> EXCERTO DO TEXTO:
○ ○ ○ ○

Acórdão nº 54/07-2 de Tribunal da Relação de Guimarães, 15 de Março de 2007

Magistrado ResponsávelESPINHEIRA BALTAR
Data da Resolução15 de Março de 2007
EmissorTribunal da Relação de Guimarães

Acordam em Conferência na Secção Cível da Relação de Guimarães A e mulher B, e C e marido, D, vieram interpor a presente acção declarativa de condenação, com processo sumário, contra E, peticionando que fosse declarada a resolução do contrato de arrendamento celebrado entre as partes e que fosse decretado o despejo do local arrendado, devendo o mesmo ser entregue aos Autores livre de pessoas e bens.

Para tanto, alegam, em síntese, que, por escritura pública celebrada no Cartório Notarial de Vila Nova de Cerveira em 11.01.83, os antecessores dos Autores deram de arrendamento a F, para “exercício de comércio de casa de pasto, não lhe podendo ser dado outro qualquer destino sem consentimento escrito dos senhorios”, o prédio melhor descrito no artigo 1º da petição inicial. Em 14.10.97, por escritura pública, o referido F trespassou a G o referido estabelecimento de casa de pasto. Mais alegam que em data não anterior a Março de 1998, através de negócio do qual não foi dado conhecimento aos proprietários, a referida G “passou” o estabelecimento à Ré que desde então e até hoje o vem explorando continuadamente. Por outro lado, alegam, a partir de 1998, de modo ininterrupto e continuado, a Ré passou a usar o arrendado, não para uma casa de pasto, mas para restaurante, bar e cervejaria. Finalmente, alegam que a Ré encontra-se a explorar no arrendado um estabelecimento de restauração sem possuir sistema de detecção de incêndios, sem casa de banho para o pessoal e respectivos vestiários. Acresce que as portas em lugar de abrirem para o exterior, abrem para o interior do arrendado e as garrafas de gás cheias se encontram dentro do estabelecimento.

Citada regular e pessoalmente, contestou a Ré por impugnação, por excepção e deduziu reconvenção, admitida por despacho de fl. 63.

○ ○ ○ ○

> EXCERTOS DE DADOS:

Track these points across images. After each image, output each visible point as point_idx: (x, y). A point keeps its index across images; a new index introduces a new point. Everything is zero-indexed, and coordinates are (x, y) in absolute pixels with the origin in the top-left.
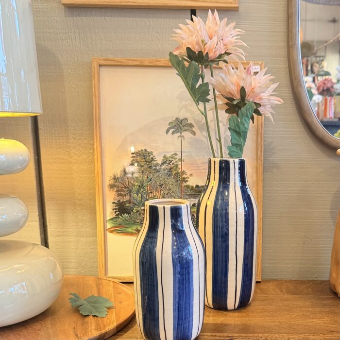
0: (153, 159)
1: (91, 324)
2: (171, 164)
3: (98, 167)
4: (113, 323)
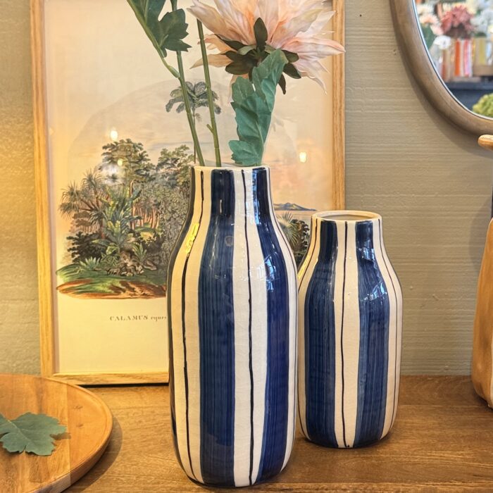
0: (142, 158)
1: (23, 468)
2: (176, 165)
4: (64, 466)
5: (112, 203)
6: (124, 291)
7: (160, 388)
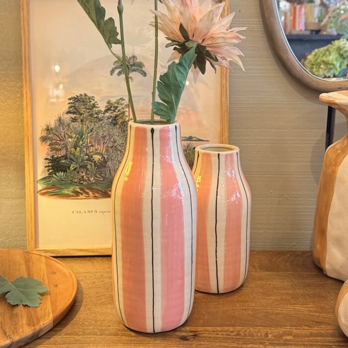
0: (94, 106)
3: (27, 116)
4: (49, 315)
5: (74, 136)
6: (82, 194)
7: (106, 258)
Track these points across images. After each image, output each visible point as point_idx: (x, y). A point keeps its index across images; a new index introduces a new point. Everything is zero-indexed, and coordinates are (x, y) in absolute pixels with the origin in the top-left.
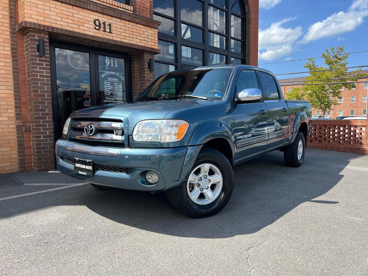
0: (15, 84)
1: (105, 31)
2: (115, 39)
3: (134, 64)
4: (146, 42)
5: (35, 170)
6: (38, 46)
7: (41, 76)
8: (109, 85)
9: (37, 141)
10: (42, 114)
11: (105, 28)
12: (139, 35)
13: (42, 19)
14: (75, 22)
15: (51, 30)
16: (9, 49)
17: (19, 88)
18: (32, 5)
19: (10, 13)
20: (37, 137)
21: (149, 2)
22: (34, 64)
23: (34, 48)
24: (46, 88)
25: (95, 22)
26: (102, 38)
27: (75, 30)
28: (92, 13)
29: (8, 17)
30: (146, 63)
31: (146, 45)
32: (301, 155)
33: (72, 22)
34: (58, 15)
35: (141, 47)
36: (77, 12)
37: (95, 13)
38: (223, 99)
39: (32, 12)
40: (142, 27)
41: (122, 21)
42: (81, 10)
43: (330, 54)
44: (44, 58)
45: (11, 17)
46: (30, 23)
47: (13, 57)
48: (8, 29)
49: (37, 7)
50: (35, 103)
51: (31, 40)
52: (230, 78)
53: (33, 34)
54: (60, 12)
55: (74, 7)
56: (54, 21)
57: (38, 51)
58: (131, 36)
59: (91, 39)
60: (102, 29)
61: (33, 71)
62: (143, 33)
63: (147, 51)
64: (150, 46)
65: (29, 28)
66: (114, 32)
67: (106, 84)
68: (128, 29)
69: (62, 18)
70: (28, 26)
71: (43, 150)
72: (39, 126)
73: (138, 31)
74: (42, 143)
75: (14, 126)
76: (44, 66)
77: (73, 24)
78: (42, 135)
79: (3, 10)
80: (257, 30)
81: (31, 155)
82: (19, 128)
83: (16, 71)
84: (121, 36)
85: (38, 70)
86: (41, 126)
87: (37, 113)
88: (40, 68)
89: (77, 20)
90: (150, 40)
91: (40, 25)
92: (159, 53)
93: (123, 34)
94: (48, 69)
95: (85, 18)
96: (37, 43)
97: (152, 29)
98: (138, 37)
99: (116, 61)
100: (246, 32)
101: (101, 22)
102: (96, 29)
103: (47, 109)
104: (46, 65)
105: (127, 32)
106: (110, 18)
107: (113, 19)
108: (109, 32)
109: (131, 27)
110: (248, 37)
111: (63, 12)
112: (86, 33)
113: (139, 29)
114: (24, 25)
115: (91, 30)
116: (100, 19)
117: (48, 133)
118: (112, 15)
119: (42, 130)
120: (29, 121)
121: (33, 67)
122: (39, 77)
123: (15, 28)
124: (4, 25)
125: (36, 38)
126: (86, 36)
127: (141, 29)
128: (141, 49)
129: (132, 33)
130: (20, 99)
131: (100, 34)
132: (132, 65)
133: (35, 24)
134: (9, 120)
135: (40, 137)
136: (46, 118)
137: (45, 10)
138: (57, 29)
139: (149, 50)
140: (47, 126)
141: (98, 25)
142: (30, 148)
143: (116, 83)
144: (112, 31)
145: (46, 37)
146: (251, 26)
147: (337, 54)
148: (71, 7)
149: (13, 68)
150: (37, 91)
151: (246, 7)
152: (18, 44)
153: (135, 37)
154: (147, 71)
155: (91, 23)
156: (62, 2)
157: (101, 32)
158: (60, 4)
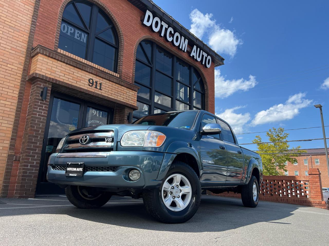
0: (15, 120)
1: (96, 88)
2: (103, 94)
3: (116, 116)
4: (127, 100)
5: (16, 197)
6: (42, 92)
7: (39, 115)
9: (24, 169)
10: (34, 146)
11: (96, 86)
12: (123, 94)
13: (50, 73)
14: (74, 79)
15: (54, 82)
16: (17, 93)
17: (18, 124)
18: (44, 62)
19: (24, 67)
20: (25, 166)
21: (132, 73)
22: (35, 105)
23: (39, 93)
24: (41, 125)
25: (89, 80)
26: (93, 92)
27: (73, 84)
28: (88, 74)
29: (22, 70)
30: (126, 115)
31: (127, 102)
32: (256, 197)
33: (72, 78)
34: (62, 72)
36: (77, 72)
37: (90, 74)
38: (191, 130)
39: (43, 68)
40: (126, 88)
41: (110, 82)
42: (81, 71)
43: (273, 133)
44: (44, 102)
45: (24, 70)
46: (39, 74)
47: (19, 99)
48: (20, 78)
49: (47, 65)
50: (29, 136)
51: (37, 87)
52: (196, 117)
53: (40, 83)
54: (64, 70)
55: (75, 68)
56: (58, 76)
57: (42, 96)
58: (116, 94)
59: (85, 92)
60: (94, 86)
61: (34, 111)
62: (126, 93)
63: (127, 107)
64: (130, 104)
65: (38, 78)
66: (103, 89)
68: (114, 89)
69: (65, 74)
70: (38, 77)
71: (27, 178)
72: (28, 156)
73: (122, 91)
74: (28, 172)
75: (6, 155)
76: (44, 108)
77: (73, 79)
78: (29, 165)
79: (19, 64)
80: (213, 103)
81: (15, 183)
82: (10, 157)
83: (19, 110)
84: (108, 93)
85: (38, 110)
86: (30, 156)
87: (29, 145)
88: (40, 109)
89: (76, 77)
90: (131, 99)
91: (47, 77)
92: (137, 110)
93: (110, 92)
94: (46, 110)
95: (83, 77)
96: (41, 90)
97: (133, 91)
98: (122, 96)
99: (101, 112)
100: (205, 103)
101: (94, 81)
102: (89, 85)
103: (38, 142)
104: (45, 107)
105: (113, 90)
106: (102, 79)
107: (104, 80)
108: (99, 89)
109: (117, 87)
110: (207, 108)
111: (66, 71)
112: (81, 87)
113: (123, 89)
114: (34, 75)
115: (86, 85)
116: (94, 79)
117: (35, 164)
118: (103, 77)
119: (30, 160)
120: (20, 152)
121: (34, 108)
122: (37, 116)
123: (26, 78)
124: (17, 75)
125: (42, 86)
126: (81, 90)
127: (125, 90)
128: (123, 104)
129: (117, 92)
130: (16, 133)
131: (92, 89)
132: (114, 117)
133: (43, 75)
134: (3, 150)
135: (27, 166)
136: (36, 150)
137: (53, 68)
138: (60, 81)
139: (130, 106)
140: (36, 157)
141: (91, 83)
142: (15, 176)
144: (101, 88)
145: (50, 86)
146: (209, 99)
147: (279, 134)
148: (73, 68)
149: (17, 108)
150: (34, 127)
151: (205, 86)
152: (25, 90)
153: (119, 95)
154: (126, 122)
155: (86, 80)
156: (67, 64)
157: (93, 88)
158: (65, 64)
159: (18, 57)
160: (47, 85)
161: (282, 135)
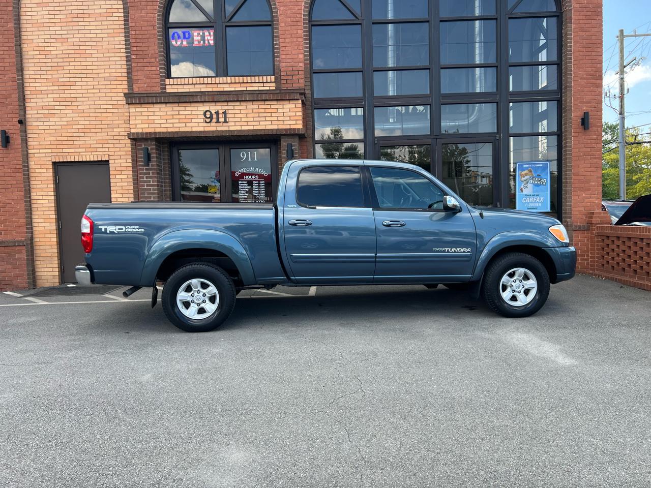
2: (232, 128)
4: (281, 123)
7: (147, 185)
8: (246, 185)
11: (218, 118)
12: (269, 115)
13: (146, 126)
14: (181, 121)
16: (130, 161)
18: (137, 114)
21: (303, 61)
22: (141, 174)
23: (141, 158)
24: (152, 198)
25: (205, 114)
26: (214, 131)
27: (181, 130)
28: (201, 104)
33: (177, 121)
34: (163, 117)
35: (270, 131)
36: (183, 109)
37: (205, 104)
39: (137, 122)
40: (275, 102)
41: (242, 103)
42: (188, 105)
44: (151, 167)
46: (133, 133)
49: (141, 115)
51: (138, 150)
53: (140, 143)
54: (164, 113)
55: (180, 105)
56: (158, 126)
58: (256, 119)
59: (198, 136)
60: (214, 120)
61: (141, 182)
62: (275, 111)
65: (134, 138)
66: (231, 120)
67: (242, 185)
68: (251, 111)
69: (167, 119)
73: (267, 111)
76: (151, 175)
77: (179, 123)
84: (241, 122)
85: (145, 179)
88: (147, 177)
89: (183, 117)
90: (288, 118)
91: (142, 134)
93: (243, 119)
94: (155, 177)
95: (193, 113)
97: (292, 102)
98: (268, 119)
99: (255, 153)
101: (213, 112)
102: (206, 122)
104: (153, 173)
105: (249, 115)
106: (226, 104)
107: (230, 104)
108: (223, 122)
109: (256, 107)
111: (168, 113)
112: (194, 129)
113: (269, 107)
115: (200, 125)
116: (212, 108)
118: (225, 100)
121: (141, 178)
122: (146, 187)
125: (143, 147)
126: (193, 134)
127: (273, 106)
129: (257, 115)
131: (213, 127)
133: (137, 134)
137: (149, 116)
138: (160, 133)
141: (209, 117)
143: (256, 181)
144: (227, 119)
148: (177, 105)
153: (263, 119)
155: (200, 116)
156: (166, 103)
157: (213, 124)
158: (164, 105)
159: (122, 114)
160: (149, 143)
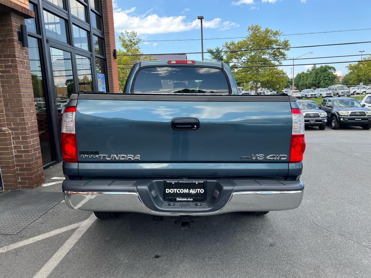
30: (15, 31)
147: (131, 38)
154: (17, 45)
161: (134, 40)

○ ○ ○ ○

> TAREFA 1:
Copie integralmente o acórdão do Tribunal da Relação de Guimarães.
> TAREFA 2:
Reproduza a listagem desde o início até à linha que contém "7: (106, 258)", inclusive, trocando "top-left" por "upper-left" e mantendo tudo o resto inalterado. Deixe as imagens fora da resposta.

> RESPOSTA 1:
Acórdão nº 54/07-2 de Tribunal da Relação de Guimarães, 15 de Março de 2007

Magistrado ResponsávelESPINHEIRA BALTAR
Data da Resolução15 de Março de 2007
EmissorTribunal da Relação de Guimarães

Acordam em Conferência na Secção Cível da Relação de Guimarães A e mulher B, e C e marido, D, vieram interpor a presente acção declarativa de condenação, com processo sumário, contra E, peticionando que fosse declarada a resolução do contrato de arrendamento celebrado entre as partes e que fosse decretado o despejo do local arrendado, devendo o mesmo ser entregue aos Autores livre de pessoas e bens.

Para tanto, alegam, em síntese, que, por escritura pública celebrada no Cartório Notarial de Vila Nova de Cerveira em 11.01.83, os antecessores dos Autores deram de arrendamento a F, para “exercício de comércio de casa de pasto, não lhe podendo ser dado outro qualquer destino sem consentimento escrito dos senhorios”, o prédio melhor descrito no artigo 1º da petição inicial. Em 14.10.97, por escritura pública, o referido F trespassou a G o referido estabelecimento de casa de pasto. Mais alegam que em data não anterior a Março de 1998, através de negócio do qual não foi dado conhecimento aos proprietários, a referida G “passou” o estabelecimento à Ré que desde então e até hoje o vem explorando continuadamente. Por outro lado, alegam, a partir de 1998, de modo ininterrupto e continuado, a Ré passou a usar o arrendado, não para uma casa de pasto, mas para restaurante, bar e cervejaria. Finalmente, alegam que a Ré encontra-se a explorar no arrendado um estabelecimento de restauração sem possuir sistema de detecção de incêndios, sem casa de banho para o pessoal e respectivos vestiários. Acresce que as portas em lugar de abrirem para o exterior, abrem para o interior do arrendado e as garrafas de gás cheias se encontram dentro do estabelecimento.

Citada regular e pessoalmente, contestou a Ré por impugnação, por excepção e deduziu reconvenção, admitida por despacho de fl. 63.

> RESPOSTA 2:
Track these points across images. After each image, output each visible point as point_idx: (x, y). A point keeps its index across images; a new index introduces a new point. Everything is zero-indexed, and coordinates are (x, y) in absolute pixels with the origin in the upper-left.
0: (153, 159)
1: (91, 324)
2: (171, 164)
3: (98, 167)
4: (113, 323)
0: (142, 158)
1: (23, 468)
2: (176, 165)
4: (64, 466)
5: (112, 203)
6: (124, 291)
7: (160, 388)
0: (94, 106)
3: (27, 116)
4: (49, 315)
5: (74, 136)
6: (82, 194)
7: (106, 258)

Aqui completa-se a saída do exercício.